Cantique des oiseaux, Farid Ad-Din Attâr, traduit par Leili Anvar, ed. Diane de Seliers

Chef-d’œuvre emblématique de la littérature persane et grande épopée mystique du XIIème siècle, le Cantique des Oiseaux est l’expression poétique d’une quête initiatique. Le poème chante le voyage des oiseaux au delà des sept vallées (vallées du désir, de l’amour, de la connaissance, de la plénitude, de l’unicité, du dénuement, de l’anéantissement) en quête de Sîmorgh, oiseau mythique et manifestation du Divin. Un voyage qui métaphorise le cheminement de toute âme humaine.
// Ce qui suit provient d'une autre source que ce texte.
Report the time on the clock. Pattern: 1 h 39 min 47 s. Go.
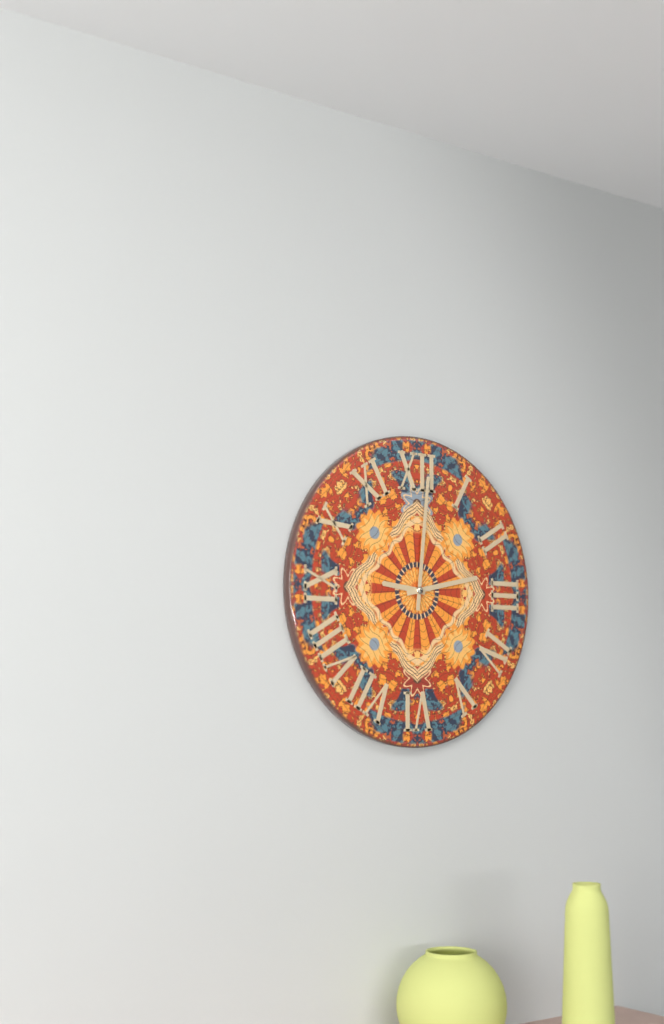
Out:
9 h 13 min 01 s
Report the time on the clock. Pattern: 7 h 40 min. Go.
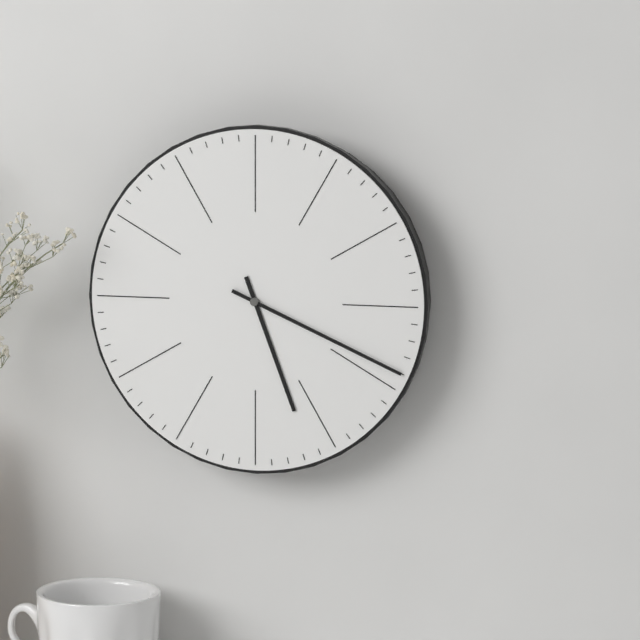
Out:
5 h 19 min
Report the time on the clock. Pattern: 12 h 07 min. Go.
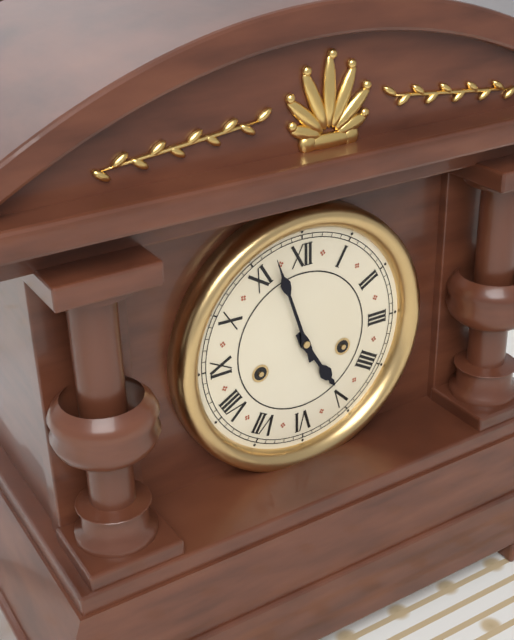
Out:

La religion de l’amour, Mohammad Jalâl Ad-Din Rûmî, textes choisis par Leili Anvar, Points

Rûmî fut l’un des mystiques les plus incandescents de l’islam. Son œuvre est une invitation à le suivre dans ce monde plus réel que le monde matériel, que les mystiques persans désignaient comme le « monde imaginal ». Une fenêtre vers les profondeurs du soi et l’infini du ciel. Une œuvre hors du temps, pour tous les temps.
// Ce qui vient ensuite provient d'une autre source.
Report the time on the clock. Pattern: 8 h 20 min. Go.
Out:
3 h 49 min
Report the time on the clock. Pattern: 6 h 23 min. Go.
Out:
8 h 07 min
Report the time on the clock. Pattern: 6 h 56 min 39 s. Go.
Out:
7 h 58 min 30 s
Soufi mon amour, Elif Shafak, 10/18

Ella a quarante ans. Sa vie : stabilité conjugale, famille unie, aisance matérielle. Engagée comme lectrice par une agence littéraire de Boston, elle découvre un manuscrit retraçant l’amour qui unit le poète Rûmî à Shams – cette découverte va la faire naître à l’amour. Le plus beau livre de la romancière Elif Shafak, en même temps qu’une initiation au soufisme.